Препарируя случившееся, Дрю видел, что в душе у падшей свально лежал разный хлам.

– Покайся! – порекомендовал он ей. – Твоя жизнь как расколотый надвое орех. Съедобны обе половины. Надо только избавить их от скорлупы.

– Скучный рацион чувств, – сказала она, – мне не подходит. Я пережила наркотическое привыкание к удовольствиям. Как могут повлиять на меня другие аргументы? Ведь она, – проститутка кивнула на праведницу, – готова идти за тобой сквозь муаровые поля, чтобы обрести нечто, ей еще не ведомое. Для меня неведомого ничего нет. Потому, немудрено заметить, что моя отрада – самые близкие кущи.

Они пошли от него в разные стороны, и он не ощутил прилива одиночества, потому как понимал, что над обеими заимел власть, и стоило ему только мысленно дать команду…

Дрю не был тем психиатром, которого привлекали эксперименты. Он не признавал ничью правоту, равно как и не принимал крайне выгодные условия. Его раздражали термины точной науки. И не очень-то убеждал уровень сегодняшних знаний. И он считал, что жечь ископаемое топливо – это все равно что кремировать себя. И любил утверждать, что человек у власти – это несчастный, который просто не понимает, что над ним домоклствует и давлеет, потому как мания величия не дает честность и благородство присовокупить к тому, что уже изгложено ложью и подхалимством. Высокая проба как человека начинается тогда, когда освобождаешься от пут заочно любить свою добродетель, а способность менять взгляды не привносишь в заслугу своей затхлой персоне.

Уверен он и в том, что совесть мужественно молчит тогда, когда оклеветанный народ верит, что глаголят ему пророки. Ведь сколько лет воспевала своих тиранов лакейская российская лира! И все ради того, чтобы у кого-то по лицу галопом скакало удовольствие.

– Судя по тому, что ты беззащитно взволнован, – начал Николя, – день у тебя состоял из суеты и раздумий.

– Ты, как всегда, прав, – ответил Оутс и вяло осведомился: – Ну а у тебя как дела?

– У меня был один знакомый, – не ответив на его вопрос, начал Дрю, – который в церкви продъяконствовал сорок лет. Так вот, он говорил: «Лучшая молитва – это молчание». Так позволь мне взять ее на вооружение.

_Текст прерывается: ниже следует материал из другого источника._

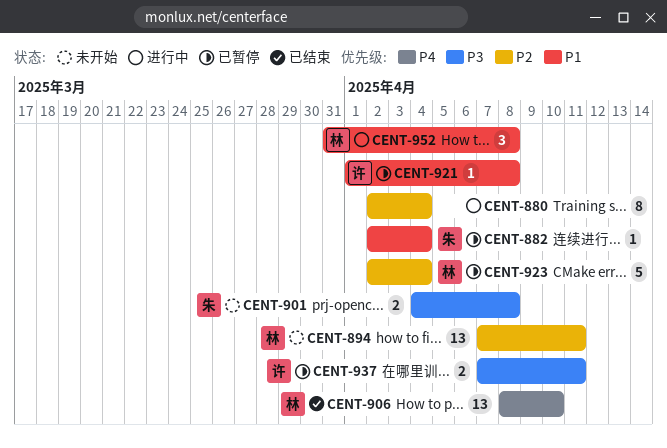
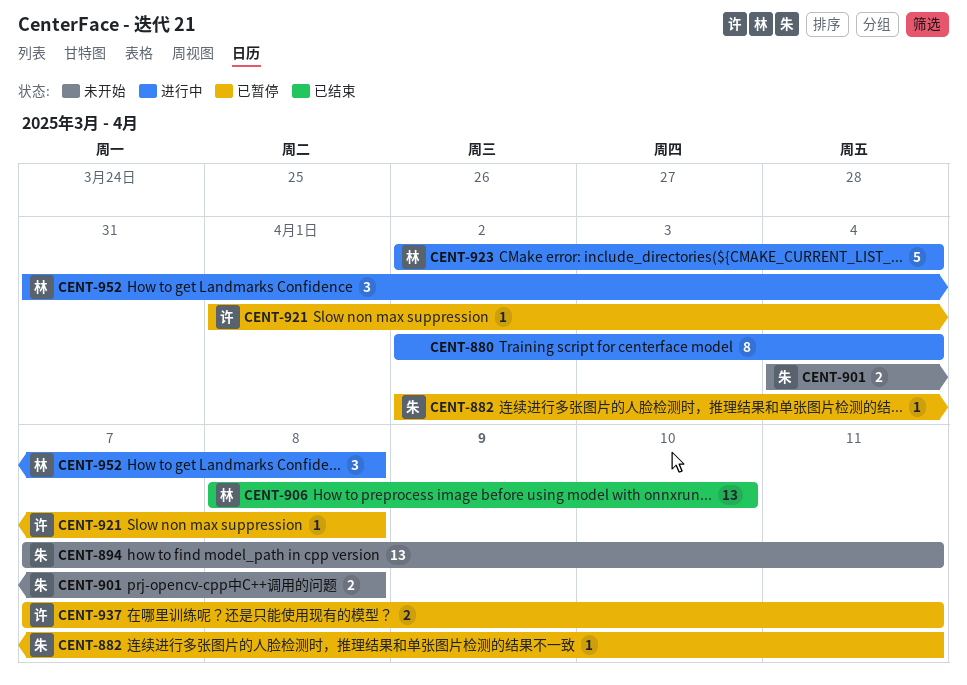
CENT-882, due: Apr 4 -> Apr 11
CENT-894, owner: 林 -> 朱
CENT-923, status: 已暂停 -> 进行中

Друзья взошли на эстакадку, что была вдавлена в океан. Внизу переталкивались волны.

– Надень чего-нибудь на голову, – наставительно порекомендовал Дрю. – А то солнце в этом году творит неслыханные проворства.

Оутс улыбнулся. И больше своим мыслям. Он мог терпеть многомесячное занудство друга. Но вот эта старческая забота имела какие-то рациональные мотивы.

– Что у вас тут, экологическая паника? – спросил он.

– Нет, Бейли, мы просто устали от пощечин, которые налево и направо раздаривает природа.

Услышав свое почти забытое настоящее прозвание, Оутс чуть придрогнул. Почему-то вспомнились женщины, утоляюще захлебывающиеся тем, что разжигало их желание. Так захотелось ему – именно теперь – рассказать обо всем, во что он посвящен и втянут, про то неожиданное самопонимание, которое, как уверенно пишут классики, окопьевывает характер, делает его острым и уязвляющим. Как пагубна переуступка идей, с которыми свыкся, как с добрыми соседями. И как непросто накопить друзей в стране, международная картина которой не отличалась разнообразием и тактом.

Сейчас, когда в России начинает активно вызревать новая идейная ситуация, время на праздные размышления истекает. Надо вмешиваться самым решительным, а точнее, даже беспощадным образом. Потому как только это может отвести гибель мира.

И как бы теперь пригодилось там, в Москве, мнение человека, который не только исповедует свое мировоззрение, но и уверен, что наш преступный век, почти что ввергший себя в экологический кошмар, погрязает в надежде на жизнь после Бога.